Job item:
What is needed is a copy of each line in the listing below that contains "Laksativ".

Recorded data:
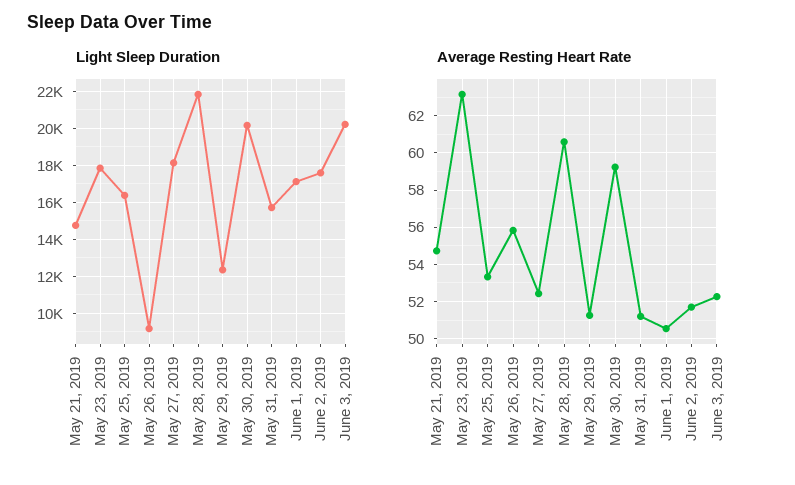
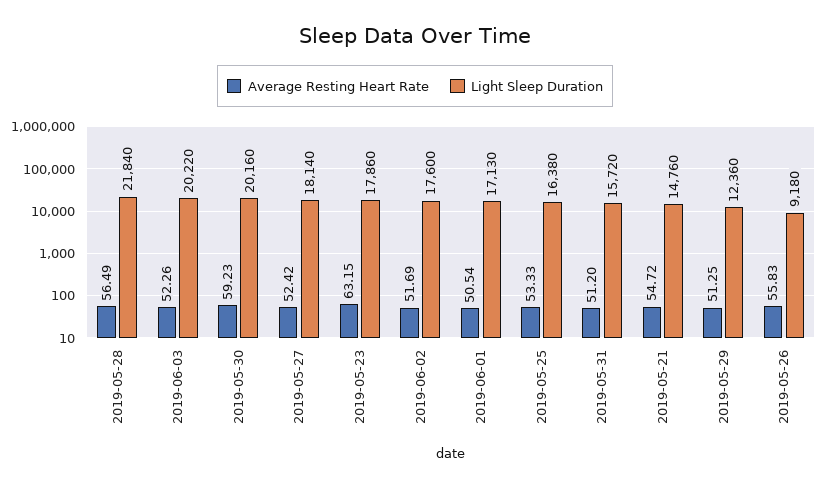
Average Resting Heart Rate, May 28, 2019: 60.5 -> 56.49

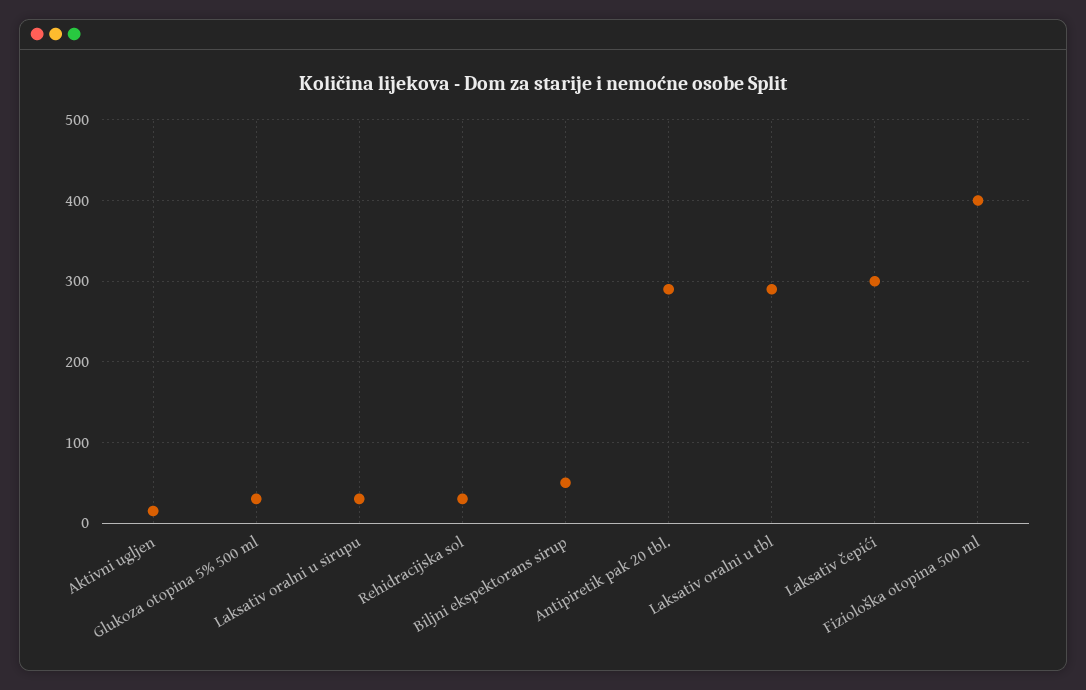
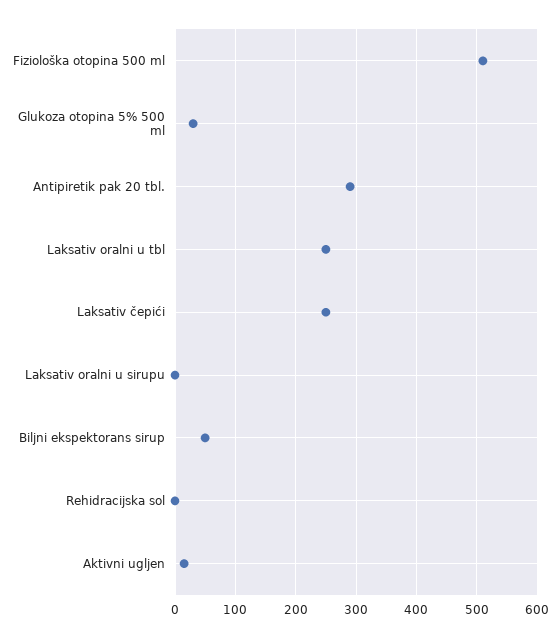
Laksativ oralni u sirupu: 30 -> 0
Rehidracijska sol: 30 -> 0
Laksativ oralni u tbl: 290 -> 250
Laksativ čepići: 300 -> 250
Fiziološka otopina 500 ml: 400 -> 510

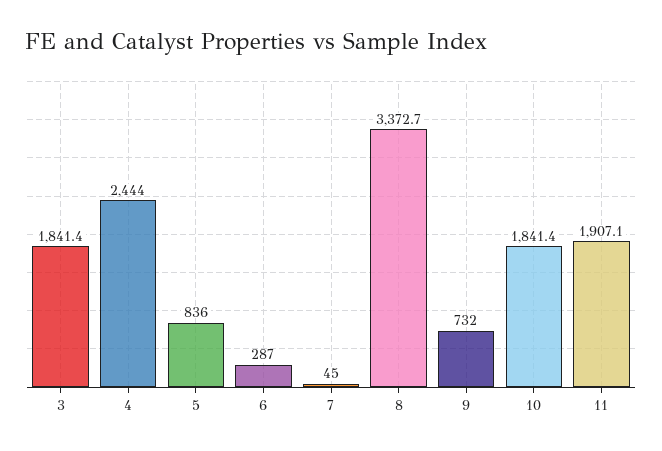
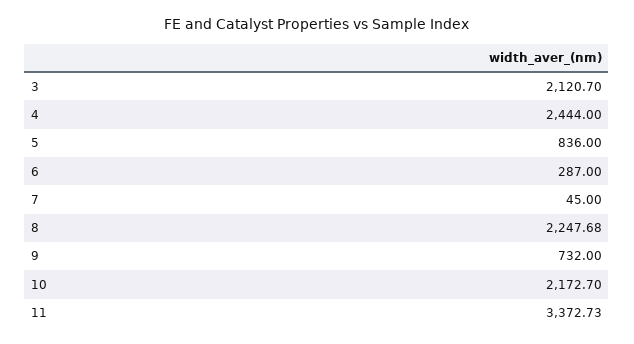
3: 1841.4 -> 2120.7
8: 3372.7 -> 2247.68
10: 1841.4 -> 2172.7
11: 1907.1 -> 3372.73

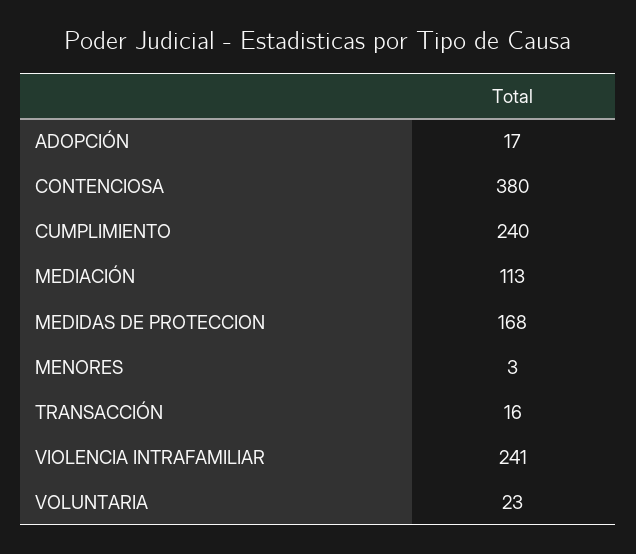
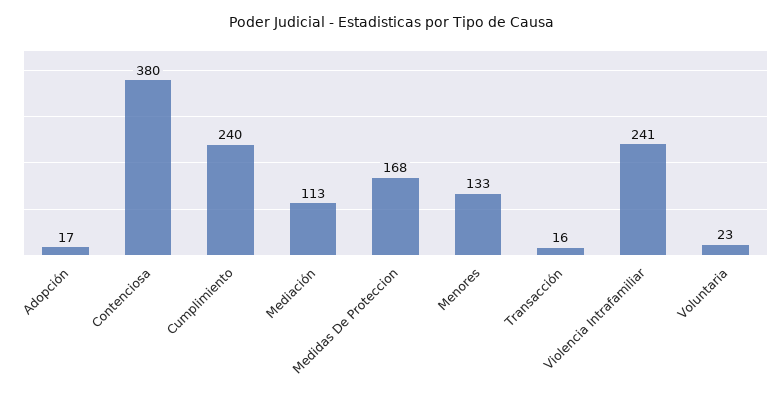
MENORES: 3 -> 133

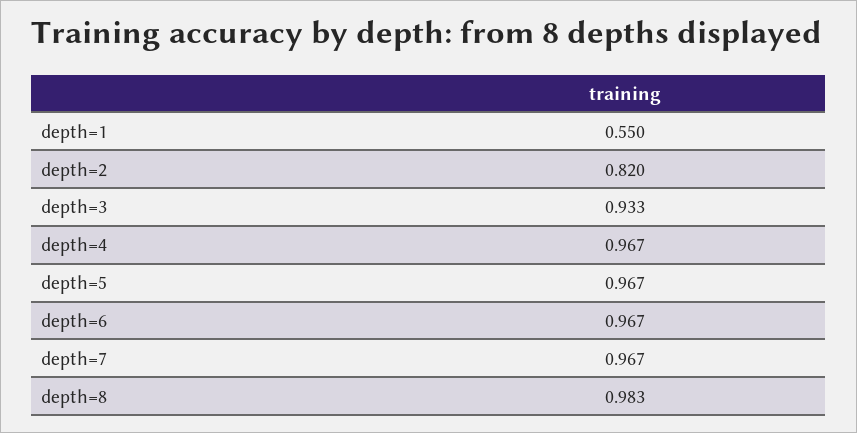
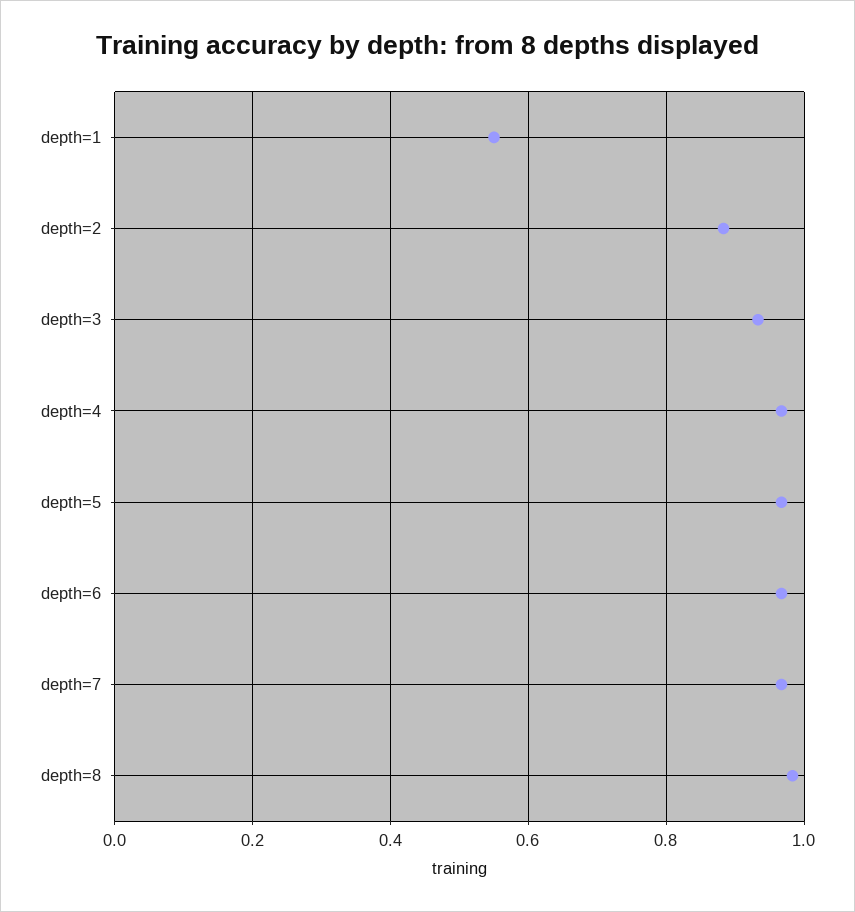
depth=2: 0.82 -> 0.88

Answer space:
Laksativ oralni u sirupu: 30 -> 0
Laksativ oralni u tbl: 290 -> 250
Laksativ čepići: 300 -> 250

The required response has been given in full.